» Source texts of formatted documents

***

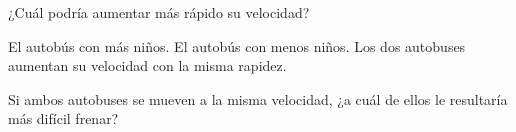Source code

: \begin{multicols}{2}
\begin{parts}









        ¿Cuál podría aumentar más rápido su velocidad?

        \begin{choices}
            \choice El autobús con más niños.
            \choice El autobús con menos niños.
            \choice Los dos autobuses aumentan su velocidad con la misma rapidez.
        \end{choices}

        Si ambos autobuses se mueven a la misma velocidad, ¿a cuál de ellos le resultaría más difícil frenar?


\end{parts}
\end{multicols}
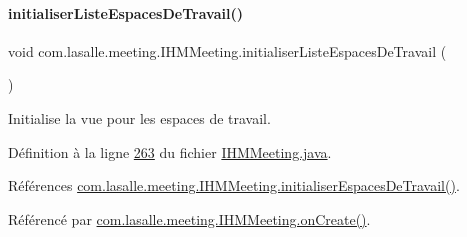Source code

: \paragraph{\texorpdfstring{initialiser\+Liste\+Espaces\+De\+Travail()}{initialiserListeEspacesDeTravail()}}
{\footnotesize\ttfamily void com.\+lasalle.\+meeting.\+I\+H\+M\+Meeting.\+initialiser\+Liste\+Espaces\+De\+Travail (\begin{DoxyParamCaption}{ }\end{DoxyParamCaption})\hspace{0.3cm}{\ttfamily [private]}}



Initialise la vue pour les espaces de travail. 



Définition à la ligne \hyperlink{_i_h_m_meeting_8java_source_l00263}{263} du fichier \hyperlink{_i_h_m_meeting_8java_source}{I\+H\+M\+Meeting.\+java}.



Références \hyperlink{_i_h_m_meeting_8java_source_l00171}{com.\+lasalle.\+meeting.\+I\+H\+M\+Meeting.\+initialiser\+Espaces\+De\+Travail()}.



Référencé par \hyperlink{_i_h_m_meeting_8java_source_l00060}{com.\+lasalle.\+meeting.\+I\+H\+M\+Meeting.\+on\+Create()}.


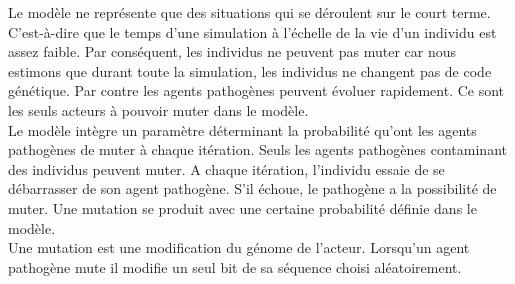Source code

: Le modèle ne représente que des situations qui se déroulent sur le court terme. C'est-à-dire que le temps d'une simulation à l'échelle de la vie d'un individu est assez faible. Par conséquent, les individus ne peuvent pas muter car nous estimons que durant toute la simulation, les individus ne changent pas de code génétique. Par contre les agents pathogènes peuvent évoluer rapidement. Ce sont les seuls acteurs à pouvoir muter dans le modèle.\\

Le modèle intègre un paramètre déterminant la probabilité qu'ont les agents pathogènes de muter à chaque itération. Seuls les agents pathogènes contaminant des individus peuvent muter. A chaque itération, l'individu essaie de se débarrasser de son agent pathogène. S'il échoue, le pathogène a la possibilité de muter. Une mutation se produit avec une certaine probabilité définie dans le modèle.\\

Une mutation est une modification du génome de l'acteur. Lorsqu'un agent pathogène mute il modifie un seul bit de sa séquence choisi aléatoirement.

***

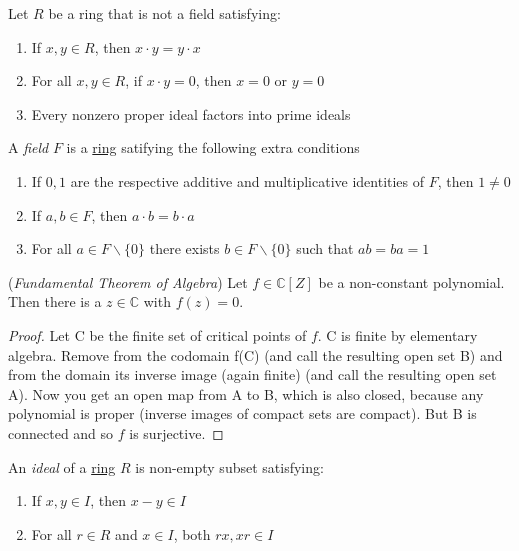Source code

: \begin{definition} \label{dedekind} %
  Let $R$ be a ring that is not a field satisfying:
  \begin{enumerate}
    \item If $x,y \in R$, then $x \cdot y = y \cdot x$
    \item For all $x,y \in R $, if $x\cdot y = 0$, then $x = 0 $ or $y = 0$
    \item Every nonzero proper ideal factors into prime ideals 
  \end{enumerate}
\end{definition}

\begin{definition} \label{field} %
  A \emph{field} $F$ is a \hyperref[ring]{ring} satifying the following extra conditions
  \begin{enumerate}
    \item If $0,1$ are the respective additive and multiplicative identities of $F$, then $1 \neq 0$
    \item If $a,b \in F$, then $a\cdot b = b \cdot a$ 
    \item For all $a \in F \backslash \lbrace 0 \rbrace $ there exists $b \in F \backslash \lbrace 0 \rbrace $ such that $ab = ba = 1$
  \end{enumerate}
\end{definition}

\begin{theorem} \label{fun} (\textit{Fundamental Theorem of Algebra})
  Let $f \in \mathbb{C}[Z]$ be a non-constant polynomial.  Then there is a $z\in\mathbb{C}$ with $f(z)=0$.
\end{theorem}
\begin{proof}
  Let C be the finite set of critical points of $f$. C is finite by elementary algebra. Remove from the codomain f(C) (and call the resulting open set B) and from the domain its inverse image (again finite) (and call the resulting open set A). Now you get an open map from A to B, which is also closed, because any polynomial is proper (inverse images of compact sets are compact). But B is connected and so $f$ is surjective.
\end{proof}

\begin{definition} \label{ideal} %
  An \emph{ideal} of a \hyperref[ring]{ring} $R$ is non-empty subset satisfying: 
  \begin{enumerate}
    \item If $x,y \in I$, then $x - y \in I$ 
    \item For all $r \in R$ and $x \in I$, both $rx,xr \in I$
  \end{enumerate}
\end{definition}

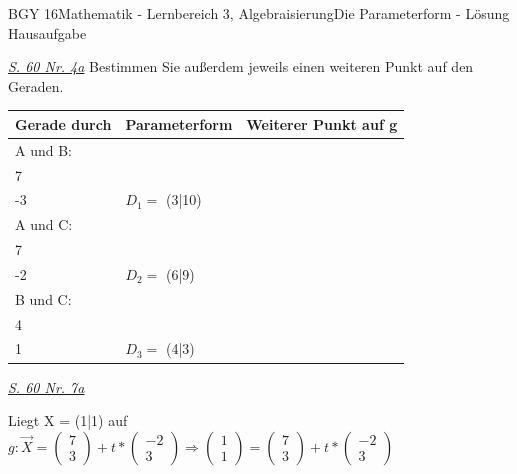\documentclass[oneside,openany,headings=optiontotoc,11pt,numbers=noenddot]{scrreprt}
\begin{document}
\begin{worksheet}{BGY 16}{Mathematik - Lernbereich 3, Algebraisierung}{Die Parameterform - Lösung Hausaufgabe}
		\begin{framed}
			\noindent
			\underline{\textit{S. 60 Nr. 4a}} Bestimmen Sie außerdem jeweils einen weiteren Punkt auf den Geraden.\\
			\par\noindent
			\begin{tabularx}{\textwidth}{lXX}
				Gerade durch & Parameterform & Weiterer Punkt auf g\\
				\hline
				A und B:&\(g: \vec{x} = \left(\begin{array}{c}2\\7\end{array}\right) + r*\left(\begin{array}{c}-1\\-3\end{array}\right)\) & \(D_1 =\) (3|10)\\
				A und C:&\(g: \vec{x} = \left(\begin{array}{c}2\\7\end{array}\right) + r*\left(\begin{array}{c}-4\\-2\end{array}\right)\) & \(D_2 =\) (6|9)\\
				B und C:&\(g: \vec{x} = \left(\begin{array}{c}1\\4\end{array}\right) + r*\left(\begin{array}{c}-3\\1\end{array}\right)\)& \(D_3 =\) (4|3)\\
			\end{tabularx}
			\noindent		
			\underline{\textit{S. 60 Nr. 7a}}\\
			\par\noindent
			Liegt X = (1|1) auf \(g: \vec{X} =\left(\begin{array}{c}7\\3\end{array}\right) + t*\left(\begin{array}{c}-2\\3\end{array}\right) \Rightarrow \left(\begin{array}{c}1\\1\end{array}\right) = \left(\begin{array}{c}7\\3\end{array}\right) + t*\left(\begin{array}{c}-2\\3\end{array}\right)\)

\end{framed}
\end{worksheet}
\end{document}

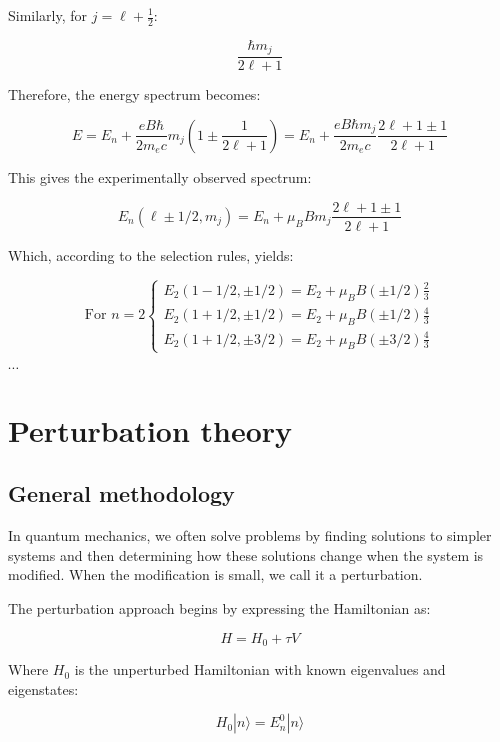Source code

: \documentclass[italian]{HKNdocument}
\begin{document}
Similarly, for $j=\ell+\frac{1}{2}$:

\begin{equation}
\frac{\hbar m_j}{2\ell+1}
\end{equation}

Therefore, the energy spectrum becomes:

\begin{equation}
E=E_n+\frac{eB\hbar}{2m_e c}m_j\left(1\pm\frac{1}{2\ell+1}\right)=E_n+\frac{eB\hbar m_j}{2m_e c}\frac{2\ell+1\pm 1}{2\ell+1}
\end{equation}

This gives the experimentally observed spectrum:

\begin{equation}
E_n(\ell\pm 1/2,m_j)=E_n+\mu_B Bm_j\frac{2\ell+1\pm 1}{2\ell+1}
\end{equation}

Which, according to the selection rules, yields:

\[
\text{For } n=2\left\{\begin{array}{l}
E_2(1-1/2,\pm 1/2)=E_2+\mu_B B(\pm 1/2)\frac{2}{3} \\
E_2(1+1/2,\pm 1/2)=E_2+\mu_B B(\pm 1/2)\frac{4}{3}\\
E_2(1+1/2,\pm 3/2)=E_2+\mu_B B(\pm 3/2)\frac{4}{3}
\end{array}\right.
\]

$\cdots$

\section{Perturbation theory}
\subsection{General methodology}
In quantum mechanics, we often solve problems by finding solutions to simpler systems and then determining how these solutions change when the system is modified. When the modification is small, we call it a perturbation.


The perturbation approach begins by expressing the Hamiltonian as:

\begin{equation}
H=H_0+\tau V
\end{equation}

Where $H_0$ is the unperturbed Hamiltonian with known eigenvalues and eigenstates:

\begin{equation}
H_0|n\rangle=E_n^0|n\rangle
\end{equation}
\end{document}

***

» YOUR ASSIGNMENT
Only lines that hold the string "hyperref" belong in the answer, so copy every one of them from the records.

» EXERCISE OUTPUT
  A \emph{field} $F$ is a \hyperref[ring]{ring} satifying the following extra conditions
  An \emph{ideal} of a \hyperref[ring]{ring} $R$ is non-empty subset satisfying: 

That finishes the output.